The entries below contain a line with "nose: (475, 657)" and a line with "right shoulder: (705, 617)". Quote exactly those two lines and all lines between them.

(Keypoint coordinate data)
++++++++++++++++++++
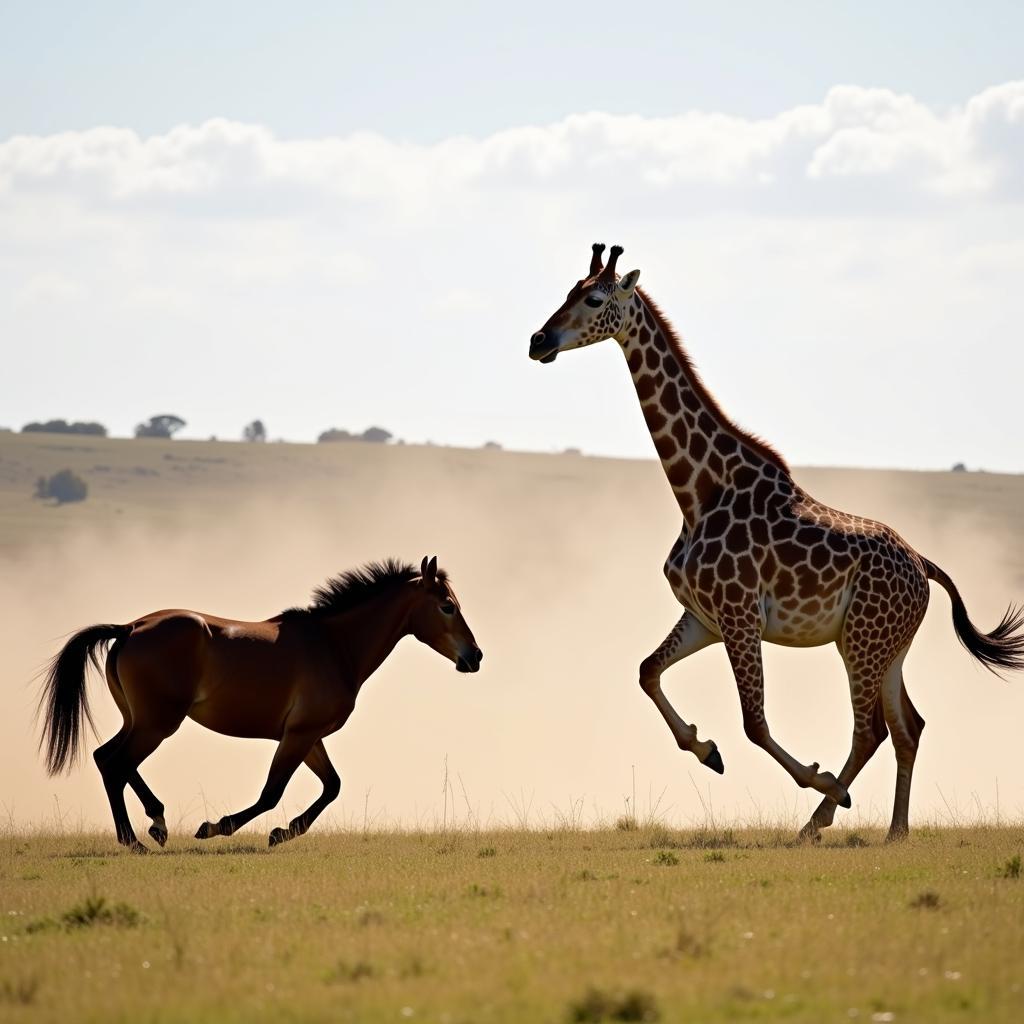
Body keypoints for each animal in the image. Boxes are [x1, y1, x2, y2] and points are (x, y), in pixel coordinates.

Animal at [40, 557, 483, 851]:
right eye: (447, 606)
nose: (475, 657)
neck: (334, 645)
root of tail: (130, 627)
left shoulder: (308, 736)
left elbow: (332, 786)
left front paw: (284, 831)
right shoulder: (298, 735)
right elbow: (272, 793)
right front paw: (218, 827)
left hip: (140, 720)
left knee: (106, 758)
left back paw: (156, 823)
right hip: (157, 723)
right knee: (116, 764)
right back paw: (138, 839)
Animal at [532, 245, 1019, 839]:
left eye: (595, 299)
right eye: (569, 290)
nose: (538, 341)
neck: (698, 491)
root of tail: (923, 564)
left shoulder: (740, 616)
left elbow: (754, 723)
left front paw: (813, 778)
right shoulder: (705, 617)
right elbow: (647, 672)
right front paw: (706, 751)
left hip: (862, 641)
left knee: (871, 730)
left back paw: (823, 813)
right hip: (885, 645)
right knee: (909, 726)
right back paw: (894, 830)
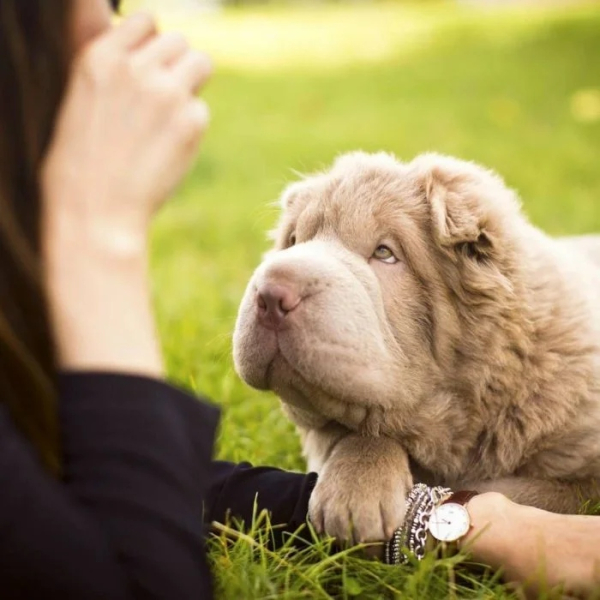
++++++++++++++++++++
_Result of this exercise_:
nose: (475, 657)
neck: (334, 645)
root of tail: (130, 627)
left shoulder: (308, 736)
left elbow: (332, 786)
left front paw: (284, 831)
right shoulder: (298, 735)
right elbow: (272, 793)
right front paw: (218, 827)
left hip: (140, 720)
left knee: (106, 758)
left back paw: (156, 823)
right hip: (157, 723)
right knee: (116, 764)
right back paw: (138, 839)
Animal at [532, 245, 1019, 839]:
left eye: (595, 299)
right eye: (569, 290)
nose: (538, 341)
neck: (698, 491)
root of tail: (923, 564)
left shoulder: (740, 616)
left elbow: (754, 723)
left front paw: (813, 778)
right shoulder: (705, 617)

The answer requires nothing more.